Major Banks Fined Billions for Collusion in Libor Scandal
The European Commission slapped major global institutions with a record $1.7 billion fine after finding that they had broken antitrust laws by rigging interest-rate benchmarks, which inform banks on how to manage related risk.
The European Commission slapped major global financial institutions with a record 1.7 billion euro fine after finding that they had broken antitrust laws by rigging interest-rate benchmarks, which inform banks on how to manage related risk. That's about 2.3 billion in U.S. dollars.
The collusion affects markets in the European Economic Area, but American banks JPMorgan and Citigroup were included in the group of eight. Rounding out that list are Barclays, Deutsche Bank, RBS, Société Générale, UBS and RP Martin. Commission Vice President Joaquín Almunia said he was especially upset that the institutions were in cahoots:
What is shocking about the LIBOR and EURIBOR scandals is not only the manipulation of benchmarks, which is being tackled by financial regulators worldwide, but also the collusion between banks who are supposed to be competing with each other. Today's decision sends a clear message that the Commission is determined to fight and sanction these cartels in the financial sector. Healthy competition and transparency are crucial for financial markets to work properly, at the service of the real economy rather than the interests of a few.
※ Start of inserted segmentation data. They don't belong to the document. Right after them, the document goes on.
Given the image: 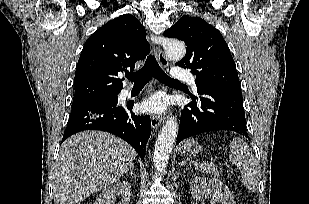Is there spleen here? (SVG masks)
Wrapping results in <instances>:
<instances>
[{
    "label": "spleen",
    "mask_w": 309,
    "mask_h": 204,
    "mask_svg": "<svg viewBox=\"0 0 309 204\" xmlns=\"http://www.w3.org/2000/svg\"><path fill=\"white\" fill-rule=\"evenodd\" d=\"M229 160L241 171L242 184L252 192L258 190L260 171L247 143L238 137L231 141Z\"/></svg>",
    "instance_id": "3e777b00"
}]
</instances>
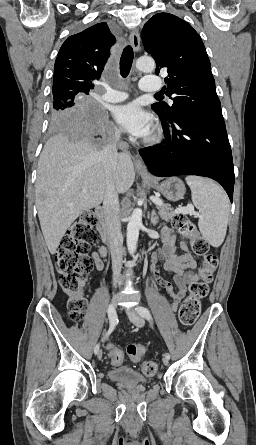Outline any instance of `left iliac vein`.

According to Reuters, the punishment is a big deal:
The penalty is the biggest yet to be handed down to banks for rigging the benchmarks used to determine the cost of lending, one of the most brazen violations of conduct seen during the financial crisis.
But, as is almost always the case when consequences are doled out for bank misbehavior, most groups implicated will avoid the full force of the Commission's ruling. Barclays and UBS have immunity from the punishment for acting as whistleblowers, and Deutsche Bank, RBS and Société Générale were given reductions for participating in the investigation and agreeing to a settlement. The Commission outlined each institution's ultimate punishment, organized per cartel participation, in a press release:
EIRD cartel (participants in the EIRD cartel rigged Euro interest rate derivatives)
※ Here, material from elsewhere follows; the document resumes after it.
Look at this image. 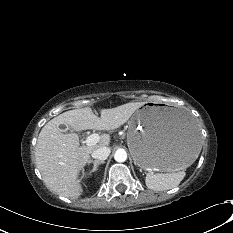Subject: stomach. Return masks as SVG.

Participants | Duration of participation | Reduction under the Leniency Notice (%) | Fine (€) |
Barclays | 32 months | 100% | 0 |
Deutsche Bank | 32 months | 30% | 465 861 000 |
Société Générale | 26 months | 5% | 445 884 000 |
RBS | 8 months | 50% | 131 004 000 |
YIRD cartels (participants in the YIRD cartel rigged Japanese Yen interest rate derivatives, among other things)
Participant | Duration of participation per infringement(s) | Reduction under the Leniency Notice (%) | Fine (€) |
UBS (5 infringements) | 1 month, 8 months, 5 months, 10 months, 1 month | 100% for all infringements | 0 |
RBS (3 infringements) | 8 months, 5 months, 3 months | 25% for one infringement | 260 056 000 |
Deutsche Bank (2 infringements) | 10 months, 2 months | 35%, 30% | 259 499 000 |
JPMorgan (1 infringement) | 1 month | 79 897 000 | |
Citigroup (3 infringements) | 1 month, 2 months, 3 months | 35%, 100%, 40% | 70 020 000 |
RP Martin (1 infringement) | 1 month | 25% | 247 000 |
JPMorgan recently agreed to a $13 billion settlement back in the U.S. for selling shoddy mortgage-backed securities that contributed to the housing market's collapse. Though the settlement may be impressive in itself, it still allows JPMorgan a way to avoid admitting explicit criminal activity.